今ので前の3人と距離が離れてしまったので、気を取り直して急ぎ目に追いかける。運動が出来る坂下でも筋力の差はあるらしく、2、3度手を貸す事はあった。しかし殆どは順調にアスレチックを攻略できた。
「き、規模が大きいと……疲れますね……」
「長いから……その分疲れる」
ただのアトラクションなので障害の1つ1つは大した事が無いのだが、それが20も30もあると流石に疲れる。大分体力を消耗したので体が熱いけど、今いる所は膝ぐらいまで海に浸かっているので、その冷たさが心地良い。前にいた3人も似た様な感じみたいで……あ、いや西田さんは全然大丈夫そうだな。少し先の所で腰掛けている。何か足湯みたいになっているな……足湯というか足海か?休憩ゾーンか、ここ。
「ああ、来たね。
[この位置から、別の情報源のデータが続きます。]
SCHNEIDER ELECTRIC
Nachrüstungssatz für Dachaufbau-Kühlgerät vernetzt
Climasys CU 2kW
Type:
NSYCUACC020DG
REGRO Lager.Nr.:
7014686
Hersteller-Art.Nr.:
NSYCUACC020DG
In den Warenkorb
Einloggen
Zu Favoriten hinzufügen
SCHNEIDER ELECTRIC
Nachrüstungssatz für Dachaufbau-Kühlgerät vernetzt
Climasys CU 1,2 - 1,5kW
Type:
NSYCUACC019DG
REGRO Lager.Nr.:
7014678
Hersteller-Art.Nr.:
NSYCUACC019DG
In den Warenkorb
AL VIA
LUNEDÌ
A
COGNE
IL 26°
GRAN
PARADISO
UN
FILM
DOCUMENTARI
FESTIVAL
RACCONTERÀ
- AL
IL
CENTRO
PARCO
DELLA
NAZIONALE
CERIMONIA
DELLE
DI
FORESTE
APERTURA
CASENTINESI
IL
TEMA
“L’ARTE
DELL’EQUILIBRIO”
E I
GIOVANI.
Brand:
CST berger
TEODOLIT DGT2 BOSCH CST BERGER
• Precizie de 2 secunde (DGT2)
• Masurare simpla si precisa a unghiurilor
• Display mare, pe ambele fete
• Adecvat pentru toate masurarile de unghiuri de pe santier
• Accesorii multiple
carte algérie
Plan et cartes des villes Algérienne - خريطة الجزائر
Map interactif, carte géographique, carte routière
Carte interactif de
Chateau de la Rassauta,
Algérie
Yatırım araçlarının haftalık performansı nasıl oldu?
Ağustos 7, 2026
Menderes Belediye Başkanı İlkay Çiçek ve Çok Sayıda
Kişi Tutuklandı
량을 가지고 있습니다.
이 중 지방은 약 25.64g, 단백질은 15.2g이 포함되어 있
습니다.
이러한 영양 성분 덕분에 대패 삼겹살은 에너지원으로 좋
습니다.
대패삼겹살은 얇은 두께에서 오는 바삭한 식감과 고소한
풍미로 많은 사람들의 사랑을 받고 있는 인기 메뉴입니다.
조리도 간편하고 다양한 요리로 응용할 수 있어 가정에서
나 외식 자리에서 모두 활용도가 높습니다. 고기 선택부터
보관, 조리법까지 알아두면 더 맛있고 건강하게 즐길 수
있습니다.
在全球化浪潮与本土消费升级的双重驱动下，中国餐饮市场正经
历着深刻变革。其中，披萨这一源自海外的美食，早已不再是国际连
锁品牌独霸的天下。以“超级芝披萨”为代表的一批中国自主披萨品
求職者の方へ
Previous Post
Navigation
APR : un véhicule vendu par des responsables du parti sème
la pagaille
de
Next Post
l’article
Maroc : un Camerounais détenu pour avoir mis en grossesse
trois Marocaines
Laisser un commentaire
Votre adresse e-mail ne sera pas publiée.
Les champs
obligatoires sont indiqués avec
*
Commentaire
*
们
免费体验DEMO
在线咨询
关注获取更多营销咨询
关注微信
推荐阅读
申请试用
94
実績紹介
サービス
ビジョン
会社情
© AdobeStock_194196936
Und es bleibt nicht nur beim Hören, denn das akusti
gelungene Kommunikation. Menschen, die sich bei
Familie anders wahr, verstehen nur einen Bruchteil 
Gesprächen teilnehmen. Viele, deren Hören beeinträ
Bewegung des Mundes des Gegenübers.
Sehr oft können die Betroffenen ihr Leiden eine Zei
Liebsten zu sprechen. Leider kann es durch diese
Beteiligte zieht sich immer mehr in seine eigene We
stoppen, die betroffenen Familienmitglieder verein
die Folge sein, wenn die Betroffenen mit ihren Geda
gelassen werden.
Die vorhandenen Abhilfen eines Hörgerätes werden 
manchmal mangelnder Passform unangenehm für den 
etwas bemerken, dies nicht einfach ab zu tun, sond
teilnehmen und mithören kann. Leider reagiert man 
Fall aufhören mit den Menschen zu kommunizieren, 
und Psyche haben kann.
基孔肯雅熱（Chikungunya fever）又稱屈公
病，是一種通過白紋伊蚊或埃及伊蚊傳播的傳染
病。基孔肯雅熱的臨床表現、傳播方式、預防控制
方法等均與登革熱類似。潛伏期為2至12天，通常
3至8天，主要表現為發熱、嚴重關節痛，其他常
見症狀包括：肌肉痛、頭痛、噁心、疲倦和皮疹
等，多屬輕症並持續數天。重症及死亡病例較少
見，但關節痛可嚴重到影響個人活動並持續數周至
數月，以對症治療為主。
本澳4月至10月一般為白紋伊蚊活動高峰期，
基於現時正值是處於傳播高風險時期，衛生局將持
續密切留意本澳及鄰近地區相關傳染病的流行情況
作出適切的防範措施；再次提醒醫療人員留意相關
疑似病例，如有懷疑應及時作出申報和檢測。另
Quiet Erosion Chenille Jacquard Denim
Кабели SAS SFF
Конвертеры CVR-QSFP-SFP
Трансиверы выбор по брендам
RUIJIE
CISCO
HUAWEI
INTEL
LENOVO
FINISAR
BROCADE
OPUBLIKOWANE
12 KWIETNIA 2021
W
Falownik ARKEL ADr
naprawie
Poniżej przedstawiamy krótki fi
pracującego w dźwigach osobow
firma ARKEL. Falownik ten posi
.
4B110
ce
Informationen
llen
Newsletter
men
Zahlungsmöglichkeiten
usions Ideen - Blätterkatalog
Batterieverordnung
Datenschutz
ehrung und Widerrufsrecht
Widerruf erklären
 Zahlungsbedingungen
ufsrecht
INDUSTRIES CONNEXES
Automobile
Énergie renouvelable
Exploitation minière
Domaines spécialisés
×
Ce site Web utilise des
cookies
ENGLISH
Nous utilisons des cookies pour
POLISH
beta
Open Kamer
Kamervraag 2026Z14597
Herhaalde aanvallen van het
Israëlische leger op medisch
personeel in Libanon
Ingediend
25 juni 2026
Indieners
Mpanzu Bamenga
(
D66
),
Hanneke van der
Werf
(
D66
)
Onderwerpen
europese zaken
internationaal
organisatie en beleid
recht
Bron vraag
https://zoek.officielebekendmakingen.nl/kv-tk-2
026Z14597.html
どうだった?」
「いや疲れたよ。新鮮で楽しかったけどな」
「うーん、微妙に期待していた答えじゃ無いなあ……」
「じゃあどう答えれば良いんだ……?」
「そろそろ良い時間だし、お昼にする?」
「良いですね、お腹も空きましたし」
西田さんがそう言った瞬間、誰かの腹の音が鳴った。とりあえず俺では無い、誰……池田か。
「さ、流石にちょっと恥ずかしいかナ……」
「ま、まあ気を取り直して行こうよ……」
「うん」
これでもかと良いタイミングで腹の音が鳴り、流石の池田も赤面して恥ずかしがっている。まあそれは恥ずかしいよなあ。
「えっと、予約してあるんですよね?時間は大丈夫なんですか?」
「うん、混み具合にもよるけど10分15分ぐらいなら前後しても大丈夫な所にしたから。一応都合が利く方が良いでしょ?」
「気が利くな」
「あはは、もっと誉めて!」
これ以上褒めると調子に乗るので誉めないけどな。計画を立てた時点で予約を済ませていたみたいで、店が混んでいて途方に暮れる様な事もない。2週間先とはいえ、丁度昼飯の時間帯の予約を取れるとは中々だ。とにかくありがたい。
「そういや何の店を予約をしたか聞いたないんだが」
「バーベキュー!しかも食べ放題プラン!」
「おお」
池田のお姉さんの所へと戻る。ずっとレジャーシートの上で寝っ転がっていた様だ。全身パラソルの影に入っていた様で変な日焼けをしそうな感じでは無いみたいだけど。
「おお、戻ってきた。お昼?」
「そうだよ……ずっとそれで楽しいの?」
「いや、何もしなくて良いのは随分と楽しいよー、アハハ」
よく分からないが、本人がそう言うなら良いのだろう。全員で移動するので、パラソルとレジャーシートを回収する。そして、池田が予約したという店へと向かう。店の前にはバーベキューコンロが大量に並べられていた。外で食べるタイプか。あちこちでコンロを囲み食材を焼いている海水浴客のグループがいた。大盛況だな……当たり前か。
「えっと、店員さんはっと……」
池田が店の前にいた店員に端末を見せると、空いているコンロの前へと案内された。最初に来る食材は固定か。
「じゃあ食べ放題だからね〜。じゃんじゃん行こう」
「美味しいですね」
「環境効果もありますからね」
食べ放題の割に選択できるメニューも多かった。まあこの後も多少泳いだりはするので、食べる量は程々にしておいた。どうせいくら食べた所で、元は取れないしな。それでも多少の休憩は必要なので元の場所に戻った。誰かに取られずに空いたままだったのは運が良かった。
「んー、飲み物欲しいね」
「さっきも飲んだけどね。まあ水分は取らないといけないか」
「じゃあ誰が行きましょうか」
「じゃあジャンケンで」
はい、俺と坂下さんが負けました。最初に俺が負け、次に坂下さんが負けた。2人いれば人数持てるだろうとの事で、まあ納得か。人数増やすとジャンケンした意味が無いからな。
少し離れた場所にある海の家的な場所に行き、そこにあった自販機で飲み物を買う。要望の中には自販機に無かった物もあり、それは坂下さんが買いに行ってくれた。冷たい飲み物を抱えながら坂下さんと合流しようとすると、2人組の男に話しかけられているのが見えた。うーん、まさか。